**VOS CONSIGNES**
1. Recopiez le passage du texte qui commence à « C’est l’eurodéputé français » et se termine à « pratiqués en Europe. ».
2. Dans quel journal le texte dit-il que l'affaire a été rapportée le 31 octobre ?
3. Selon le texte, pourquoi plusieurs États membres à bas salaires ont-ils réagi à la proposition de Peter Mandelson ?

**TEXTE**
C’est l’eurodéputé français Francis Wurtz, président du groupe de la Gauche unitaire (GUE), qui a lancé un pavé dans la mare, hier à Strasbourg, dans l’hémicycle du Parlement européen. L’orateur a interrogé José Manuel Barroso sur une réunion, tenue le 23 octobre dernier, du collège des commissaires qui ont débattu d’une proposition extrêmement lourde de conséquences que leur a présentée Peter Mandelson. Celle-ci consisterait à exempter les entreprises européennes qui ont délocalisé leur production dans des pays tiers à bas coût, des droits antidumping applicables aux produits exportés vers l’Union à des prix inférieurs à ceux normalement pratiqués en Europe.
Jusqu’à hier, l’affaire n’avait été entourée d’aucune publicité tapageuse, pour le moins. C’est un journal inconnu du grand public, mais bien informé des conciliabules bruxellois, European Voice, qui s’en est fait l’écho dans son édition du 31 octobre. Lorraine Malinder y rapporte que Mandelson a reçu le soutien de ses collègues de la Commission. Les conditions fixées par le commissaire aux sociétés pour bénéficier des largesses promises sont extrêmement floues. Il leur serait simplement demandé de «démontrer qu’elles ont des liens forts avec l’Union européenne, à travers des ventes, des volumes de production et par d’autres critères».
Selon un document interne, mentionné par la journaliste, le changement de la règle est justifié par les besoins de la mondialisation. Le journal informe d’une première réaction de plusieurs États membres à bas salaires, qui redoutent la concurrence des pays à bas coûts hors UE. La Grèce, la Bulgarie, la Lituanie, la Pologne, le Portugal, la Roumanie, la Hongrie et la Slovaquie ont demandé une rencontre le 21 novembre. Comme quoi la mise en concurrence des salariés tire toujours vers le bas.

**NOTICES EXTRAITES**
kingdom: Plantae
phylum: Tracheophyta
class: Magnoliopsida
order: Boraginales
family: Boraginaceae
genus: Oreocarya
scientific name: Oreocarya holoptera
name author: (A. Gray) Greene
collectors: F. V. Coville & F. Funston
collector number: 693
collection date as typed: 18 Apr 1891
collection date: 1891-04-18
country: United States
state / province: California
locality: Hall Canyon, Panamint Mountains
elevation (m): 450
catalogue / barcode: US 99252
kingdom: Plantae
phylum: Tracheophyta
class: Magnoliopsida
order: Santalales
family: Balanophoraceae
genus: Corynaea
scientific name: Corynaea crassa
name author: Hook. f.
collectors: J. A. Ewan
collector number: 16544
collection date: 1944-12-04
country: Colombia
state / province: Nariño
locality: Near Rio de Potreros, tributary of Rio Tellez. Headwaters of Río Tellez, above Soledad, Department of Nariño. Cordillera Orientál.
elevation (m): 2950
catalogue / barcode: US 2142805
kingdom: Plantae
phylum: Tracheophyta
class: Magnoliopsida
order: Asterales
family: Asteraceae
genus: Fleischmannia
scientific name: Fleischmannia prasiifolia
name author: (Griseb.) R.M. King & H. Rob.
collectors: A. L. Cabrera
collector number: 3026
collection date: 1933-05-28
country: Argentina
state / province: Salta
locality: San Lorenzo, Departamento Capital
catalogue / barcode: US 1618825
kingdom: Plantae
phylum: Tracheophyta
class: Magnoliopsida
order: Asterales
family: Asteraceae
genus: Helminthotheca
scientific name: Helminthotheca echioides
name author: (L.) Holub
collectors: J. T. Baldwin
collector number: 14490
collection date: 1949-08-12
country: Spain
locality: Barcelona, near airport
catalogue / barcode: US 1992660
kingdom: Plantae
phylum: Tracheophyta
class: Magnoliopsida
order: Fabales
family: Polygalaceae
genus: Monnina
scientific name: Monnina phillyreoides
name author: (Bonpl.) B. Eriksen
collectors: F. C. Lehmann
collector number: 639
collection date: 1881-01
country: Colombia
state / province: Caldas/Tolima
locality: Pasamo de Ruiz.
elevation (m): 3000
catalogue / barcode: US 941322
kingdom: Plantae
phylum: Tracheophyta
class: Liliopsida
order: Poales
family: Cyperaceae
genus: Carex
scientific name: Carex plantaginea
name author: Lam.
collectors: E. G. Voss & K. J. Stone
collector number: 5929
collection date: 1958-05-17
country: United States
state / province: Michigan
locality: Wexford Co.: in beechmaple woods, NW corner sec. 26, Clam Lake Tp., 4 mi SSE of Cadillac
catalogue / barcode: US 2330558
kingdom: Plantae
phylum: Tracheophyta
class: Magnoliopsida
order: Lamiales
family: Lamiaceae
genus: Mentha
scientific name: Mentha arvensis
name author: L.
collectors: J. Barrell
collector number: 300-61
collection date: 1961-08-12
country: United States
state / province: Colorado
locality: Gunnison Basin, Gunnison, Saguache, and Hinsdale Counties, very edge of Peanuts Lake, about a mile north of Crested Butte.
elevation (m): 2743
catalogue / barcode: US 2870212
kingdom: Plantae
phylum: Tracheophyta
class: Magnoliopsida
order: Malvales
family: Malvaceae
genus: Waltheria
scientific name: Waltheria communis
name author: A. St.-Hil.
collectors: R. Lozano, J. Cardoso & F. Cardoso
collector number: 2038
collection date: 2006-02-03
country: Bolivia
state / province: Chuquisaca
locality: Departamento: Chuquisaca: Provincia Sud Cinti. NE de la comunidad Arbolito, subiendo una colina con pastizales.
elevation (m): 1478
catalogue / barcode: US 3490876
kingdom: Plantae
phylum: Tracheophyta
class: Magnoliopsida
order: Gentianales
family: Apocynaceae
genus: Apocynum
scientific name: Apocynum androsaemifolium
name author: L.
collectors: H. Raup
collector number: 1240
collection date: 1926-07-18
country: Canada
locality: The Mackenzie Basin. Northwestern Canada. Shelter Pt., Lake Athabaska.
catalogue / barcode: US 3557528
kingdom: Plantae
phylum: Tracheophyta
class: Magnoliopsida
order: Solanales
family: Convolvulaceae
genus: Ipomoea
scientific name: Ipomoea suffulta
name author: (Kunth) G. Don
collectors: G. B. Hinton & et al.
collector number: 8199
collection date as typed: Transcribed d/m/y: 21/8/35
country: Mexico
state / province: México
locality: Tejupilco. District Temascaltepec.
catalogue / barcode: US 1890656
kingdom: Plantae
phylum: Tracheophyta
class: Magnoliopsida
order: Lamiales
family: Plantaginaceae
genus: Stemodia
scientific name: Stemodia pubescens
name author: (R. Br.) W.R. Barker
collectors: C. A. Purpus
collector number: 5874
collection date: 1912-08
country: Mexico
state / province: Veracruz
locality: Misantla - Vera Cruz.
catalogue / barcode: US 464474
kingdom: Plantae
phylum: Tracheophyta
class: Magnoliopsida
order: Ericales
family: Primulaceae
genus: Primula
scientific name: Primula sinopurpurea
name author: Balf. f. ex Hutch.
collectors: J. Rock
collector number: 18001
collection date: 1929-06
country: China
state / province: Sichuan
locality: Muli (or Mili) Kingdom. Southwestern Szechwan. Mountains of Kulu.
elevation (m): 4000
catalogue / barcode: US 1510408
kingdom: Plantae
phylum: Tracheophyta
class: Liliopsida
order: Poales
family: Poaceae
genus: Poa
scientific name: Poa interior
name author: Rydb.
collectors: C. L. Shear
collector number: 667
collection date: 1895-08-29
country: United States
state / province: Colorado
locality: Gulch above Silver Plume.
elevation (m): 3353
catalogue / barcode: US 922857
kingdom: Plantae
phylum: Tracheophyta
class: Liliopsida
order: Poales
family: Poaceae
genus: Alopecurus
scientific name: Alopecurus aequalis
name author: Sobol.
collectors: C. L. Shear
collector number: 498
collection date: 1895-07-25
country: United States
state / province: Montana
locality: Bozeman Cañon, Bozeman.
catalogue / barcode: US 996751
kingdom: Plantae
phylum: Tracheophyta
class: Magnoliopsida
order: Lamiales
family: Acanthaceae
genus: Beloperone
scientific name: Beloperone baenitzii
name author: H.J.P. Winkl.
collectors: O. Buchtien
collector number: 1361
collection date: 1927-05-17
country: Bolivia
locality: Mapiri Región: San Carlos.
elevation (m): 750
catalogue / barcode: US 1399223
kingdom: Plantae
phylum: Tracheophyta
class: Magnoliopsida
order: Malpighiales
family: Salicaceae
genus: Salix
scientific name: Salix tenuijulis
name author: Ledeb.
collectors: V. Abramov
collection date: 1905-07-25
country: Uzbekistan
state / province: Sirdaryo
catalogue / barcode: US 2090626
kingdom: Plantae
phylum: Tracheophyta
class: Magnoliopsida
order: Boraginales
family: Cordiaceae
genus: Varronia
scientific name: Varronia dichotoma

**CORRIGÉ DES EXERCICES**
1.
C’est l’eurodéputé français Francis Wurtz, président du groupe de la Gauche unitaire (GUE), qui a lancé un pavé dans la mare, hier à Strasbourg, dans l’hémicycle du Parlement européen. L’orateur a interrogé José Manuel Barroso sur une réunion, tenue le 23 octobre dernier, du collège des commissaires qui ont débattu d’une proposition extrêmement lourde de conséquences que leur a présentée Peter Mandelson. Celle-ci consisterait à exempter les entreprises européennes qui ont délocalisé leur production dans des pays tiers à bas coût, des droits antidumping applicables aux produits exportés vers l’Union à des prix inférieurs à ceux normalement pratiqués en Europe.

2. Dans European Voice.

3. Ils redoutent la concurrence des pays à bas coûts hors de l'Union européenne. La Grèce, la Bulgarie, la Lituanie, la Pologne, le Portugal, la Roumanie, la Hongrie et la Slovaquie ont donc demandé une rencontre le 21 novembre.